** Work task 1 **
List the headings of the numbered supply items in the text on growing microgreens.
** Work task 2 **
Write the next part of the text on growing microgreens, continuing from its last sentence.

** Text **
*** Block opens ***
Why? Animal manure is known to contain various pathogens like e-coli and salmonella, which can make you sick. Because microgreens are consumed shortly after planting, it is very possible your microgreens can become contaminated too.
5. Topper
After sowing, your tray of microgreens will need a cover until they grow a stem. The cover minimizes evaporation, keeps the seeds from drying out, and provides a darker environment.
You have two options: a small piece of cardboard or box to place on top of your tray, or a second tray placed directly on top of your seeds. With the cardboard, you will have to spritz your seeds twice a day, with the second tray on top, you can plant and ignore for several days.
6. Sun or Grow Light
If you’ve got a sunny window or a place with indirect sunlight, that is all you need. If it is mid-winter, cold and there is little sun out, you’ll need a grow light or even a desk lamp. Read to the bottom to see my note on growing in colder conditions.
7. Measuring Cup and Teaspoons
You’ll need a ½ cup measuring cup and 1 teaspoon.
*** Block closes ***
** Provided data **
*** Block opens ***
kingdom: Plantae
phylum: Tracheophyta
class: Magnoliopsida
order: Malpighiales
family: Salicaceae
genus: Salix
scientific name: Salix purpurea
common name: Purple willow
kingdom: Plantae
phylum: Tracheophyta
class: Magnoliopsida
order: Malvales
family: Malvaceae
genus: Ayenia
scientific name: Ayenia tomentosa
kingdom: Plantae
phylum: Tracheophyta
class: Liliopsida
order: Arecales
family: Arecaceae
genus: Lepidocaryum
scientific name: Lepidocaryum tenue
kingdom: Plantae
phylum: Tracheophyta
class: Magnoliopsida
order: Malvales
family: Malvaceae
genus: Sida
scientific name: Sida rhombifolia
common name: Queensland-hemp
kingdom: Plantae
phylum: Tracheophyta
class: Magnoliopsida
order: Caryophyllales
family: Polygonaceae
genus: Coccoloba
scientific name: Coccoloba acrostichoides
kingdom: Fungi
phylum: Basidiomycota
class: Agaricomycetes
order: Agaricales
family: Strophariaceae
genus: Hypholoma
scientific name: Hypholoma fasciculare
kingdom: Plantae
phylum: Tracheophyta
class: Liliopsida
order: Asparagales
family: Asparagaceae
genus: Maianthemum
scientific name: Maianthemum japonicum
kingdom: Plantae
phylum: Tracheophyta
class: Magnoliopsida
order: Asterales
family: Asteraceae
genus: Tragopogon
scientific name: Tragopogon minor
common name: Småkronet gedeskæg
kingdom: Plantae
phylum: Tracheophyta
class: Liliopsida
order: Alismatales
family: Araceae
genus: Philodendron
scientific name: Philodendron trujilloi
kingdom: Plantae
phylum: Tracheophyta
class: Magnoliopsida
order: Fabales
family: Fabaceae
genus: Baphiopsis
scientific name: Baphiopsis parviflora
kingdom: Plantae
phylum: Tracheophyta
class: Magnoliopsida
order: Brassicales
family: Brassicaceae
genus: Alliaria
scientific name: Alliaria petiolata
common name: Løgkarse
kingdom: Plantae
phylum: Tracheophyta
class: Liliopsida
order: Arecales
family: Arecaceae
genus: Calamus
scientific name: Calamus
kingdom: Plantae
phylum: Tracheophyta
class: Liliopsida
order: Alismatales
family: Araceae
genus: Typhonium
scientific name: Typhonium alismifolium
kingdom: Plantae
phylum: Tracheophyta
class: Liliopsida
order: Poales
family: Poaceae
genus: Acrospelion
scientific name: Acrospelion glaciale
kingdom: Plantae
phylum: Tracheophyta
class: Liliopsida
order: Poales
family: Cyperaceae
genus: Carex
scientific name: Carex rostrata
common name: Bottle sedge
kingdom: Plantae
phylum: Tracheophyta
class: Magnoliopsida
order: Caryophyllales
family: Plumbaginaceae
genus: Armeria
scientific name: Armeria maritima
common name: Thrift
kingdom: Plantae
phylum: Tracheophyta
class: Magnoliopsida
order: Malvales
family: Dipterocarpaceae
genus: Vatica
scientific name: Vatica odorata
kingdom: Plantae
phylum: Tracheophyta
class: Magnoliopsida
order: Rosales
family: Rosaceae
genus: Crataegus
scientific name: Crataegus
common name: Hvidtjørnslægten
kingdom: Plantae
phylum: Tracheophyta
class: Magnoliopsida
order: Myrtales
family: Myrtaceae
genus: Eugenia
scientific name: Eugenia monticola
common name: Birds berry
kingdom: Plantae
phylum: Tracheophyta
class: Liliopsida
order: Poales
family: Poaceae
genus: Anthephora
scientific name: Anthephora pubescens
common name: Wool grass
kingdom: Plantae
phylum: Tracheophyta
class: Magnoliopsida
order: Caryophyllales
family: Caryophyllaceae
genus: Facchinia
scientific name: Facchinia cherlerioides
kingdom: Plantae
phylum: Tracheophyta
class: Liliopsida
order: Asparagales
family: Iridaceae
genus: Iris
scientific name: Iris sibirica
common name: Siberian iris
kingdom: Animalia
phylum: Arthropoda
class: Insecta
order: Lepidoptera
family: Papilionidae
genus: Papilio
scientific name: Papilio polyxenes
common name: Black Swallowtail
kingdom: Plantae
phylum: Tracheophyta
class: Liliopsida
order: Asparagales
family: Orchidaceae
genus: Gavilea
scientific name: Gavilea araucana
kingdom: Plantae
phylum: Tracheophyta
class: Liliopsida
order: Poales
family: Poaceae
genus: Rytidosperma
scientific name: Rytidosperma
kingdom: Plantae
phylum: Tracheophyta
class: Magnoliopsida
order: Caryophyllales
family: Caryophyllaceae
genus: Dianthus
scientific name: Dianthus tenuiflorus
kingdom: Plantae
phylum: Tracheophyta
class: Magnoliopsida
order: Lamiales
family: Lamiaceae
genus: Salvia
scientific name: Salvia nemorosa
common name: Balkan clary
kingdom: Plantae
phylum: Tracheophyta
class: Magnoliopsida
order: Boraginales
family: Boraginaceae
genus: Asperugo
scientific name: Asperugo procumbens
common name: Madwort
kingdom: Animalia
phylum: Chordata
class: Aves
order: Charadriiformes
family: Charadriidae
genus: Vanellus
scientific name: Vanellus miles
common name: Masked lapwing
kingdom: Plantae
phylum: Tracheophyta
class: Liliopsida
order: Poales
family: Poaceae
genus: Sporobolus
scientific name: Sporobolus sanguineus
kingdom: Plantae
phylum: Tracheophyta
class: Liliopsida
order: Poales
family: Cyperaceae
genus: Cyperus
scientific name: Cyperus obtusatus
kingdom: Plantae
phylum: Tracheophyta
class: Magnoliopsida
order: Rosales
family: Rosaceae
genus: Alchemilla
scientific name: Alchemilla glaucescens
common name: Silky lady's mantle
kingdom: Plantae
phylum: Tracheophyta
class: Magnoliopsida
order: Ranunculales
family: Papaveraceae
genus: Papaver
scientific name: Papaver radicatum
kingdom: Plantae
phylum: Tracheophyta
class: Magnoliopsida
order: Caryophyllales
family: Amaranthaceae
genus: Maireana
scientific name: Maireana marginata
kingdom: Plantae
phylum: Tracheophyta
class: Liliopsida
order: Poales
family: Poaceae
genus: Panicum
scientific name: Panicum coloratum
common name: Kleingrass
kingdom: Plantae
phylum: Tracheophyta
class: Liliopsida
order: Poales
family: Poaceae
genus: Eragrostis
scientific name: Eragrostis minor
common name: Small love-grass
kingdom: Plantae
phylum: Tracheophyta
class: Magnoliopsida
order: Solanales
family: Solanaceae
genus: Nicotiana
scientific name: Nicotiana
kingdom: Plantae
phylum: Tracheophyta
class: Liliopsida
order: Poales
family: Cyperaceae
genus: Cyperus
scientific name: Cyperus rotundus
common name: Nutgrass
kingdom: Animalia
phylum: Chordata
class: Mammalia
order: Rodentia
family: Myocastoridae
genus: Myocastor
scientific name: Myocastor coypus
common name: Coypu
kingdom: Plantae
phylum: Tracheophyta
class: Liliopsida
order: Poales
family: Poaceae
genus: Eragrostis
*** Block closes ***
** Exercise result 1 **
5. Topper
6. Sun or Grow Light
7. Measuring Cup and Teaspoons

** Exercise result 2 **
8. Water
Microgreens must be grown in potable water (i.e. water that is not contaminated and is safe to drink straight). Use bottled water, or filtered (we like this countertop Berkey filter system and this under-sink reverse osmosis filter), and boiled water (if you must.) Avoid distilled water.
How To Grow Amaranth Microgreens in Soil
Step 1: Prepare and Sanitize
Wash your hands thoroughly. Sanitize all surfaces. Wash all growing supplies (trays, measuring spoons, measuring cups) with hot soapy water and dry. Sanitize next. This is especially important if you are planting and growing in your kitchen. Kitchens tend to have various pathogens lurking about (it’s gross but you definitely do not want to pick up any pathogens and start growing them along with your microgreens)
Step 2: Measure Seeds
Measure out 1/2 teaspoon of amaranth microgreens seeds. *seed measurements based on growing in an 8oz deli-style tub. For bigger trays, adjust the amount of seed to ensure even seed coverage with no seeds on top of one another but most of the soil is covered with seeds.
Amaranth seeds are small and spherical, and can easily roll around.
Step 3: Sanitize Your Seeds
It is best practice to sanitize your microgreens seeds, especially If you or anyone who will eat your microgreens has a weakened immune system. If you buy from a reputable microgreen seed company, are growing in soil (i.e. not sprouting), using potable water, and sanitizing your tools and surfaces, the associated risk is much lower. I have not heard of any illnesses or outbreaks from microgreens, though several larger companies have issued recalls.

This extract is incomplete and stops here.